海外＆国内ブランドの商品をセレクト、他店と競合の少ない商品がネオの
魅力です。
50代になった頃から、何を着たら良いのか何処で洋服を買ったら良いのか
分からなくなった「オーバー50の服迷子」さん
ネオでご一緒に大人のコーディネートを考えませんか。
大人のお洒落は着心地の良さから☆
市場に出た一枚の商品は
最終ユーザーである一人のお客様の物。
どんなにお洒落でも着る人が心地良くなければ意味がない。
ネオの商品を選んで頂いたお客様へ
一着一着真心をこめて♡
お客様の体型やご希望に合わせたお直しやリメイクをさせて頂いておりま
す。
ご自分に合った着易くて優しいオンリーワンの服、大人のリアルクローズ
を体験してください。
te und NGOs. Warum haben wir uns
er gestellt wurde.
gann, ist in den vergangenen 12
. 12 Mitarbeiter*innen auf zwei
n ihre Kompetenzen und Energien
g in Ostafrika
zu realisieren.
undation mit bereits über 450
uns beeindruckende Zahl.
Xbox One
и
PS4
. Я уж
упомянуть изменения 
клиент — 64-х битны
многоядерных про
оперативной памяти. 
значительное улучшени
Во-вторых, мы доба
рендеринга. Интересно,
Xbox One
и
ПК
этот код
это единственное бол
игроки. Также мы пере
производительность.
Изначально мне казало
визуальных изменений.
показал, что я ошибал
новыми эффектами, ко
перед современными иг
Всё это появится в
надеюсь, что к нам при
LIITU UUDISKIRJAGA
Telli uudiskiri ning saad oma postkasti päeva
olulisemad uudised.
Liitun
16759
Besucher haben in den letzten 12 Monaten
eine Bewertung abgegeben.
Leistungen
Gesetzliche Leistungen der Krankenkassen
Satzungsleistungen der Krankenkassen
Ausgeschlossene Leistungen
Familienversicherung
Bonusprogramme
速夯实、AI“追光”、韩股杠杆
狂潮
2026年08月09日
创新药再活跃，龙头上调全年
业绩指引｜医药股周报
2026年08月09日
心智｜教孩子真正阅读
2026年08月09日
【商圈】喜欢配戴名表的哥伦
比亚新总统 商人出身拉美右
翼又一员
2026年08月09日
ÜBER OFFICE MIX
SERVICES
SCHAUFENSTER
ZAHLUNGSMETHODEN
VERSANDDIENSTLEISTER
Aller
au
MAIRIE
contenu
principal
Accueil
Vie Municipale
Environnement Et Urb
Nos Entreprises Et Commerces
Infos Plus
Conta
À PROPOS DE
§
*Your assignment*
Set down the lines from the one with "новыми эффектами, ко" through the end of the data above. Keep each exactly as written and add no other line.

*Finished exercise*
новыми эффектами, ко
перед современными иг
Всё это появится в
надеюсь, что к нам при
LIITU UUDISKIRJAGA
Telli uudiskiri ning saad oma postkasti päeva
olulisemad uudised.
Liitun
16759
Besucher haben in den letzten 12 Monaten
eine Bewertung abgegeben.
Leistungen
Gesetzliche Leistungen der Krankenkassen
Satzungsleistungen der Krankenkassen
Ausgeschlossene Leistungen
Familienversicherung
Bonusprogramme
速夯实、AI“追光”、韩股杠杆
狂潮
2026年08月09日
创新药再活跃，龙头上调全年
业绩指引｜医药股周报
2026年08月09日
心智｜教孩子真正阅读
2026年08月09日
【商圈】喜欢配戴名表的哥伦
比亚新总统 商人出身拉美右
翼又一员
2026年08月09日
ÜBER OFFICE MIX
SERVICES
SCHAUFENSTER
ZAHLUNGSMETHODEN
VERSANDDIENSTLEISTER
Aller
au
MAIRIE
contenu
principal
Accueil
Vie Municipale
Environnement Et Urb
Nos Entreprises Et Commerces
Infos Plus
Conta
À PROPOS DE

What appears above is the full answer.